• 14.04.2023 12:37

  • von Roland Hildebrandt

Vergessene Studien: Mercedes-Benz C 111 (1970)

1969, also vor mehr als 50 Jahren, sorgte der Mercedes C 111 auf der IAA mit Keilform und Wankelmotor für Erstaunen

(Motorsport-Total.com/Motor1) - Der Mercedes-Benz C 111 zählt zu den spektakulärsten Konzeptfahrzeugen der Automobilgeschichte. Hell wie ein Fixstern tauchte er am Horizont auf, um später zum Bedauern vieler Fans doch nicht in Serie zu gehen. Trotzdem bleibt der orangefarbene Keil im Gedächtnis einer ganzen Generation hängen, vor allem Kinder und Jugendliche bewundern den C 111 als Spielzeugauto, im Quartettspiel oder als Poster an der Wand.

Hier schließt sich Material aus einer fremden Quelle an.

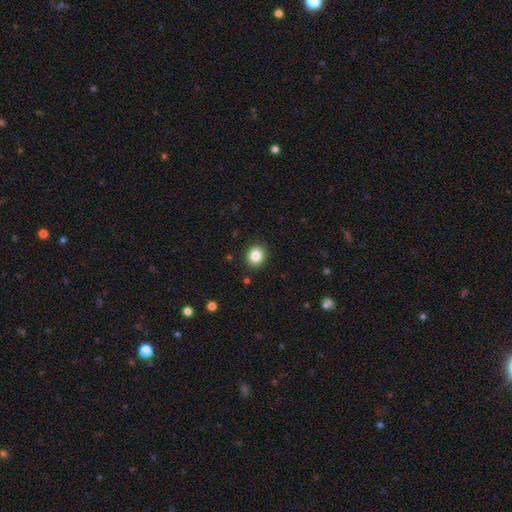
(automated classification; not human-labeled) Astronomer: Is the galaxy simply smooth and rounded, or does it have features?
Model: smooth — 84%.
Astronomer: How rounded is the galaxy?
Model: round — 71%.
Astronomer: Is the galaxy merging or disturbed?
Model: none — 91%.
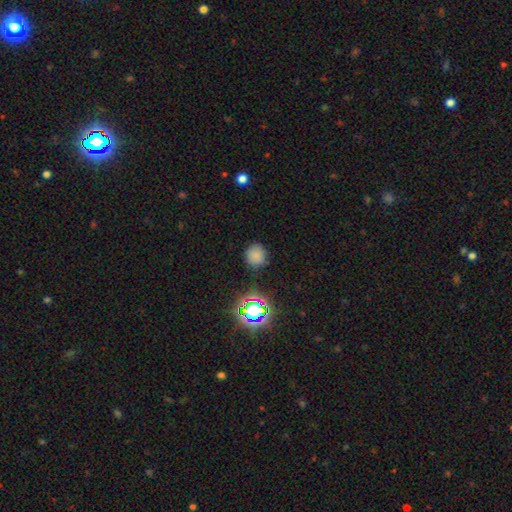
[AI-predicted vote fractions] Smooth or featured?
  - smooth: 75% *
  - star or artifact: 20%
  - featured or disk: 6%
How rounded?
  - round: 89% *
  - in between: 10%
  - cigar-shaped: 1%
Merging?
  - none: 84% *
  - minor disturbance: 10%
  - major disturbance: 3%
  - merger: 2%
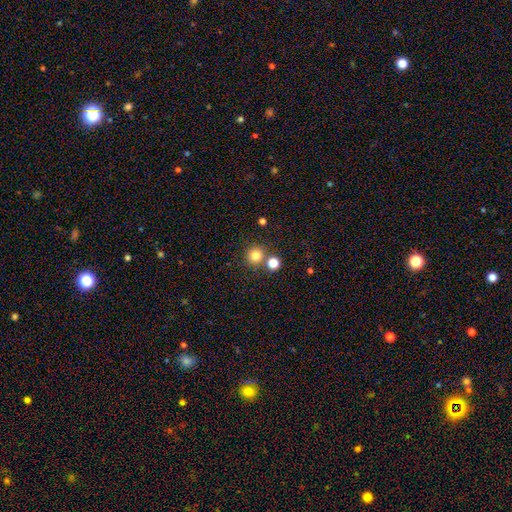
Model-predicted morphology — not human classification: This is likely a smooth galaxy (80%). How rounded: clearly round (94%). Merging: likely none (74%).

Titel-Bild zur News: 50 Jahre Mercedes-Benz C 111

50 Jahre Mercedes-Benz C 111 Zoom

Vor mehr als 50 Jahren bei seinem Debüt auf der Internationalen Automobil-Ausstellung in Frankfurt am Main (IAA) begeisterte der C 111 Fachwelt und Öffentlichkeit. Der Wankelmotor-Sportwagen ging jedoch nie in Serie und wurde dennoch schnell zur Ikone. Auf seiner Basis entstehen ab 1975 erfolgreiche Rekordfahrzeuge.

Doch der Reihe nach: Staunend drängen sich die Menschen im September 1969 um den futuristischen Supersportwagen, den Mercedes auf der IAA präsentiert. Mit so einem Fahrzeug hatte niemand gerechnet, zumal nicht von Mercedes.

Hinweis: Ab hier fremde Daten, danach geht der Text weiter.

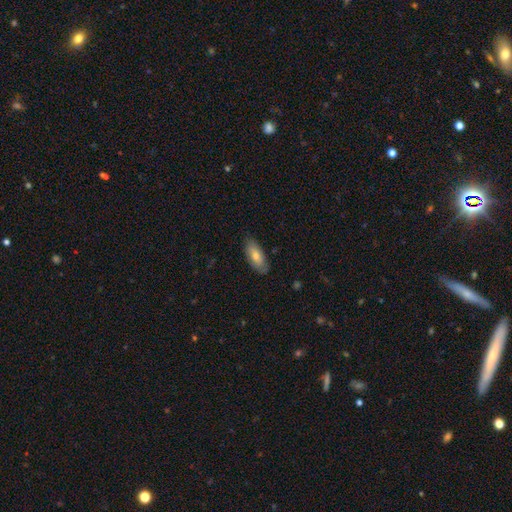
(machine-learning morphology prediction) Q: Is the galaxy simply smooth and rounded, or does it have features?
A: smooth — 71%.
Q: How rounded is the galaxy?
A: in between — 82%.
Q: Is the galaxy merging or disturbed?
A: none — 83%.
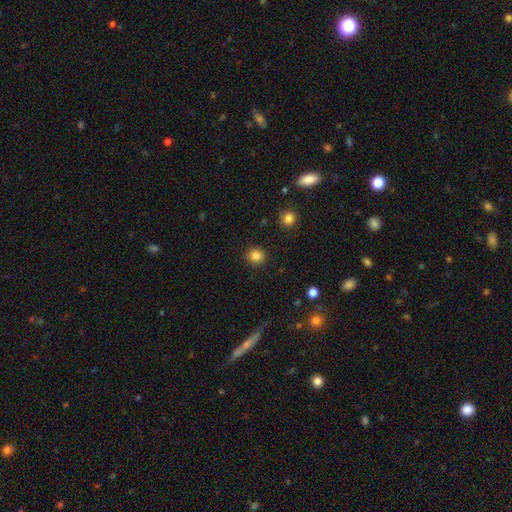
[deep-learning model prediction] smooth_or_featured: smooth (p=0.85) [alt: star or artifact p=0.11]
how_rounded: round (p=0.90) [alt: in between p=0.09]
merging: none (p=0.91) [alt: minor disturbance p=0.05]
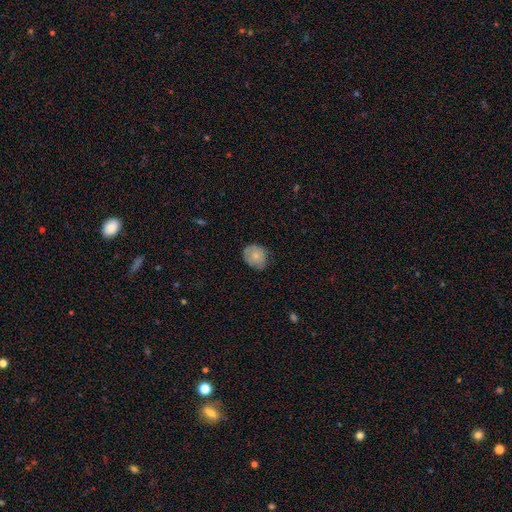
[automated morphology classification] A smooth galaxy with no disk features (77%) that is round (70%).

Vote fractions:
- Smooth or featured? smooth: 77% / featured or disk: 15% / star or artifact: 8%
- How rounded? round: 70% / in between: 30% / cigar-shaped: 1%
- Merging? none: 67% / minor disturbance: 27% / major disturbance: 5% / merger: 1%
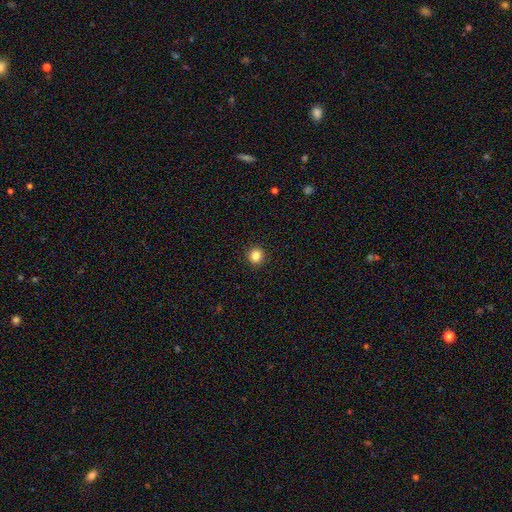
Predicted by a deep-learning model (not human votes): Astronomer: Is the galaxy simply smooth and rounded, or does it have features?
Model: smooth — 85%.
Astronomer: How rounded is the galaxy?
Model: round — 90%.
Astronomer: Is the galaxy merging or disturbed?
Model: none — 92%.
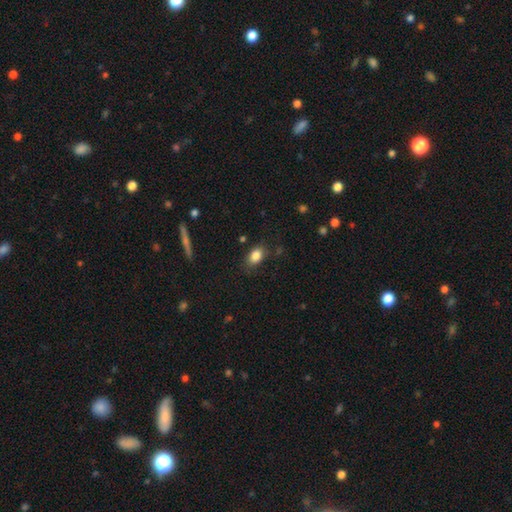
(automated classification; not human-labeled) Smooth or featured?
  - smooth: 84% *
  - star or artifact: 9%
  - featured or disk: 7%
How rounded?
  - in between: 83% *
  - round: 15%
  - cigar-shaped: 2%
Merging?
  - none: 79% *
  - minor disturbance: 15%
  - major disturbance: 4%
  - merger: 2%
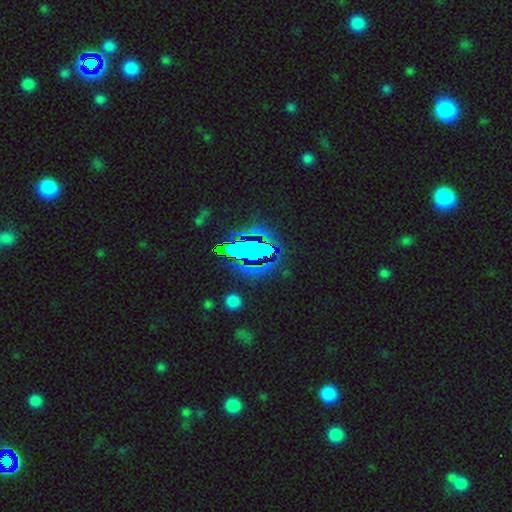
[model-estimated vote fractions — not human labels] Smooth or featured: star or artifact — 80% (smooth — 12%)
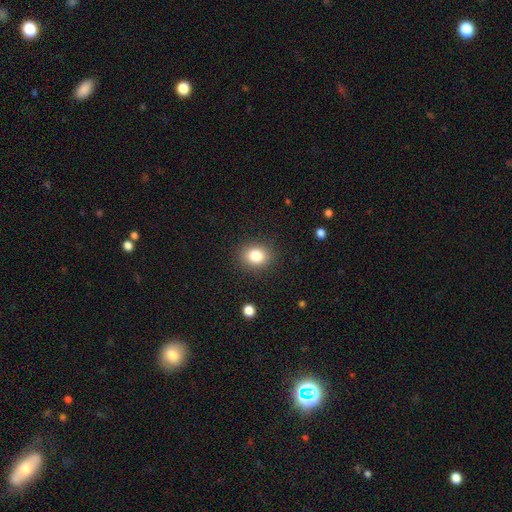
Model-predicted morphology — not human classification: A smooth galaxy with no disk features (83%) that is round (55%). Merging: none (88%).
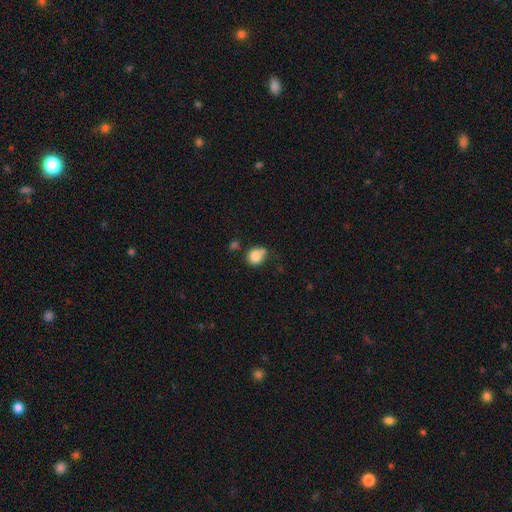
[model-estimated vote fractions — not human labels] This appears to be a smooth galaxy with no disk features (82%) that is round (71%). Merging: none (50%).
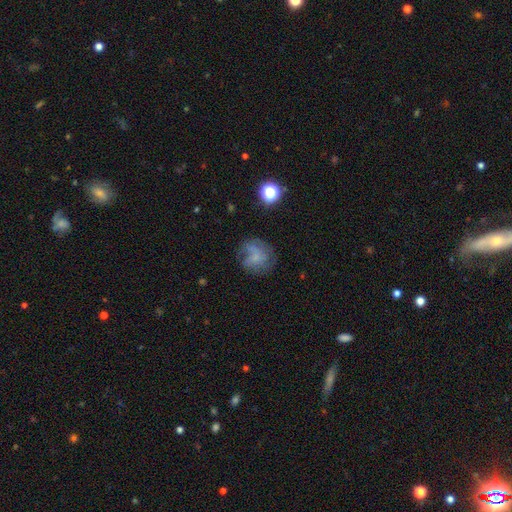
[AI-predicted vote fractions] A featured or disk galaxy (43%, tied with smooth).

Vote fractions:
- Smooth or featured? featured or disk: 43% (tied) / smooth: 43% (tied) / star or artifact: 14%
- Merging? none: 53% / major disturbance: 23% / minor disturbance: 22% / merger: 3%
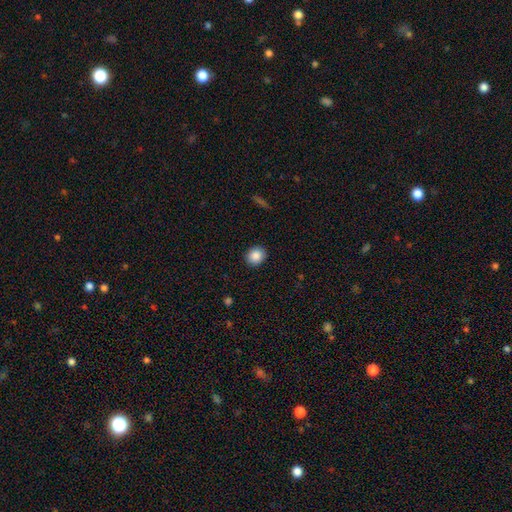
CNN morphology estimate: A smooth galaxy with no disk features (88%) that is round (76%). Merging: none (91%).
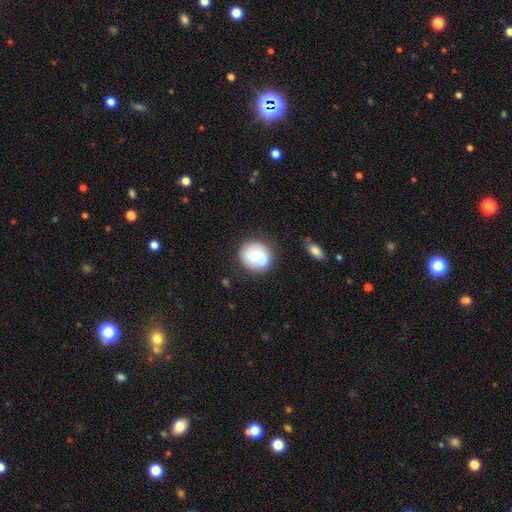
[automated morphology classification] A smooth galaxy with no disk features (59%) that is round (88%). Merging: none (81%).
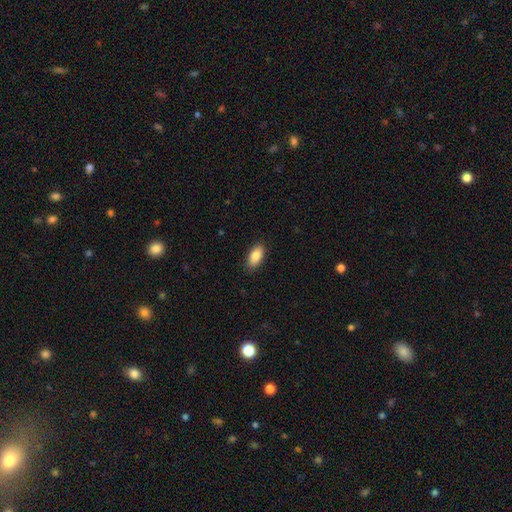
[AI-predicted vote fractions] Overall: smooth (85%). How rounded: in between (91%). Merging: none (89%).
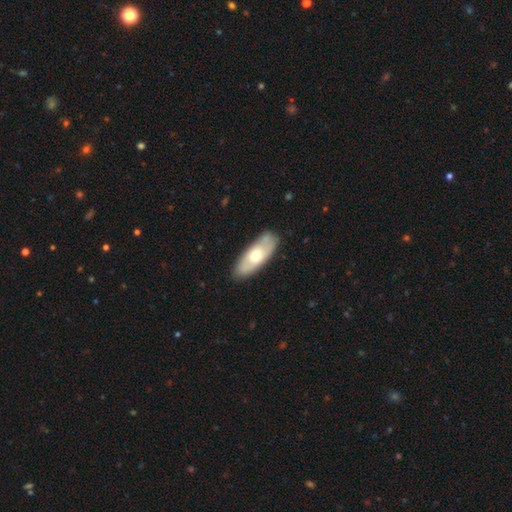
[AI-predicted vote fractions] Smooth or featured? Predicted: smooth (p=0.59). How rounded? Predicted: in between (p=0.76). Merging? Predicted: none (p=0.82).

Flügeltüren erinnern an den legendären 300 SL "Gullwing"

Ist dieser Flügeltürer vielleicht der legitime Nachfolger des legendären 300 SL "Gullwing" (W 198) von 1954? Dazu kommt es nicht, obwohl hochrangige Kunden sogar Blankoschecks nach Untertürkheim schicken. Denn der C 111 bleibt ein reines Experimentalfahrzeug und geht nicht in Serie. Es entstehen lediglich insgesamt zwölf Exemplare der beiden Ausführungen von 1969 und 1970.

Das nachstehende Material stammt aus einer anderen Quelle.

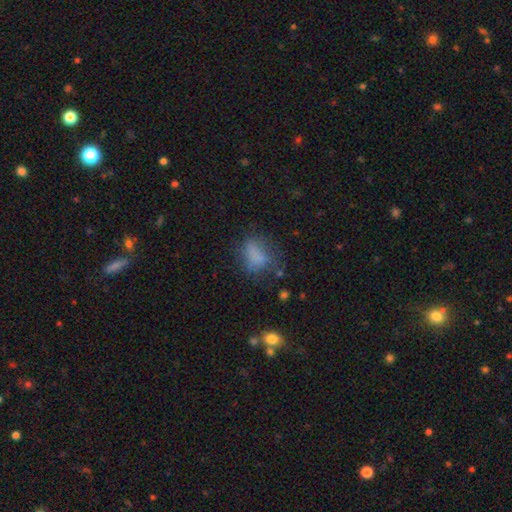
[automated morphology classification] This appears to be a smooth galaxy with no disk features (70%) that is in between round and cigar-shaped (74%). Merging: none (46%).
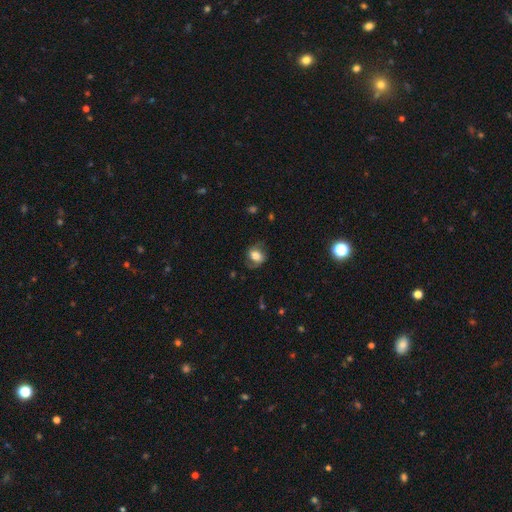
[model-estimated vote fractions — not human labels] The model was most divided on "how rounded": in between: 55%, round: 43%, cigar-shaped: 1%. More confident: merging — none (67%); smooth or featured — smooth (53%).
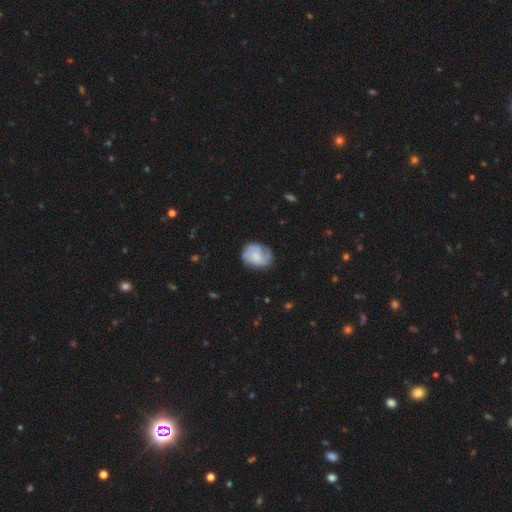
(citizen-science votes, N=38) Q: Smooth or featured?
A: smooth (61%); runner-up: featured or disk (32%)
Q: How rounded?
A: round (48%); tied with: in between (48%)
Q: Merging?
A: none (66%); runner-up: minor disturbance (31%)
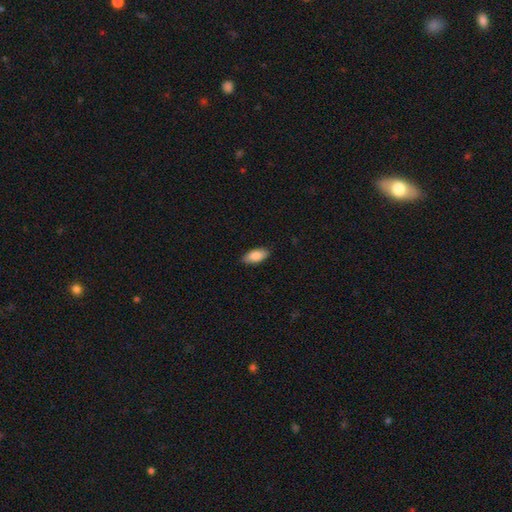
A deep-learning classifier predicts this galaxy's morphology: Smooth or featured? Predicted: smooth (p=0.87). How rounded? Predicted: in between (p=0.91). Merging? Predicted: none (p=0.87).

Die Stuttgarter Marke erprobt in dem faszinierenden Mittelmotor-Sportwagen vor allem den Antrieb durch einen Kreiskolbenmotor nach dem von Felix Wankel entwickelten Prinzip. Im C 111 von 1969 kommt ein Dreischeiben-Wankelmotor mit dreimal 600 Kubikzentimeter Kammervolumen und 206 kW (280 PS) Leistung zum Einsatz. Beim weiterentwickelten C 111-II, der bereits ein halbes Jahr später zum Genfer Automobil-Salon im Frühjahr 1970 vorgestellt wird, ist es ein Vierscheiben-Motor mit viermal 600 Kubikzentimeter Kammervolumen und 257 kW (350 PS).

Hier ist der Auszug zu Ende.